The financial crisis of 2008 was caused in part by speculative investment in sophisticated derivatives ... financial firms invest enormous resources to develop financial products that facilitate gambling and regulatory arbitrage, both of which are socially wasteful activities. We propose that when investors invent new financial products, they be forbidden to market them until they receive approval from a government agency designed along the lines of the FDA, which screens pharmaceutical innovations. The agency would approve financial products if and only if they satisfy a test for social utility. The test centers around a simple market analysis: is the product likely to be used more often for hedging or speculation? Other factors may be addressed if the answer is ambiguous. This approach would revive and make quantitatively precise the common-law insurable interest doctrine, which helped control financial speculation before deregulation in the 1990s.

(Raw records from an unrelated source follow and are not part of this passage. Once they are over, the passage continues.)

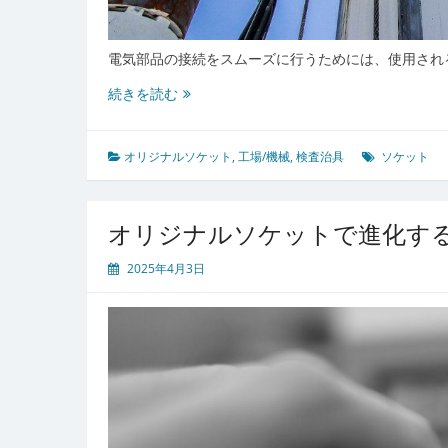
電気部品の接続をスムーズに行うためには、使用され
オ
続きを読む
リ
ジ
ナ
オリジナルソケット
,
工場/機械
,
検査治具
ソケット
ル
ソ
ケ
オリジナルソケットで進化す
ッ
ト
2025年4月3日
で
高
品
質
な
接
続
を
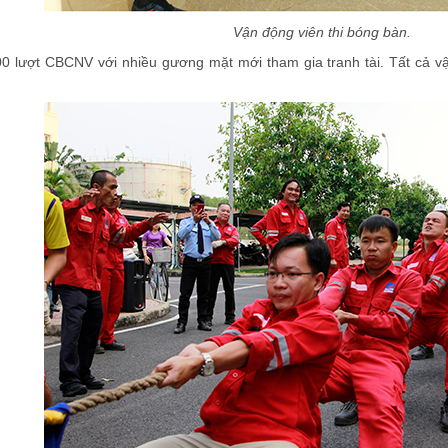
Vận động viên thi bóng bàn
.
00 lượt CBCNV với nhiều gương mặt mới tham gia tranh tài. Tất cả vậ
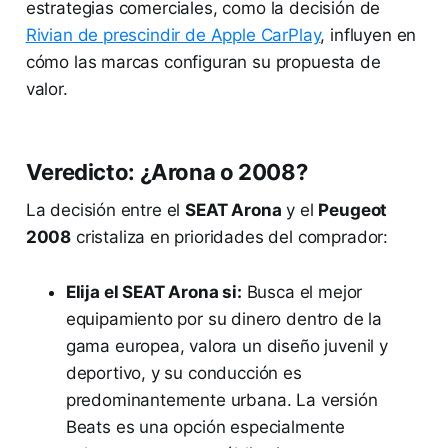
estrategias comerciales, como la decisión de
Rivian de prescindir de Apple CarPlay
, influyen en
cómo las marcas configuran su propuesta de
valor.
Veredicto: ¿Arona o 2008?
La decisión entre el
SEAT Arona
y el
Peugeot
2008
cristaliza en prioridades del comprador:
Elija el SEAT Arona si:
Busca el mejor
equipamiento por su dinero dentro de la
gama europea, valora un diseño juvenil y
deportivo, y su conducción es
predominantemente urbana. La versión
Beats es una opción especialmente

The problem is, even if you agreed with Posner and Weyl in principle, distinguishing between “hedging” and “speculation” is no easy task. That’s essentially what the Volcker Rule is trying to do, and it’s spawned a mind-bogglingly complex 300-page regulation. Craig Pirrog of the University of Houston goes even further in his skeptical take on the proposal.
“In sum, hedging and speculation are complementary; speculation is not always inefficient; and inefficient forms of speculation are not confined to specific instruments,” Pirrog writes. “Therefore, regulations designed to impede speculation by requiring the approval of specific products are misguided because impeding speculation interferes with efficient transfer of risk, and because the inefficient uses of derivatives cannot be reduced reliably by preventing the marketing of particular instruments.”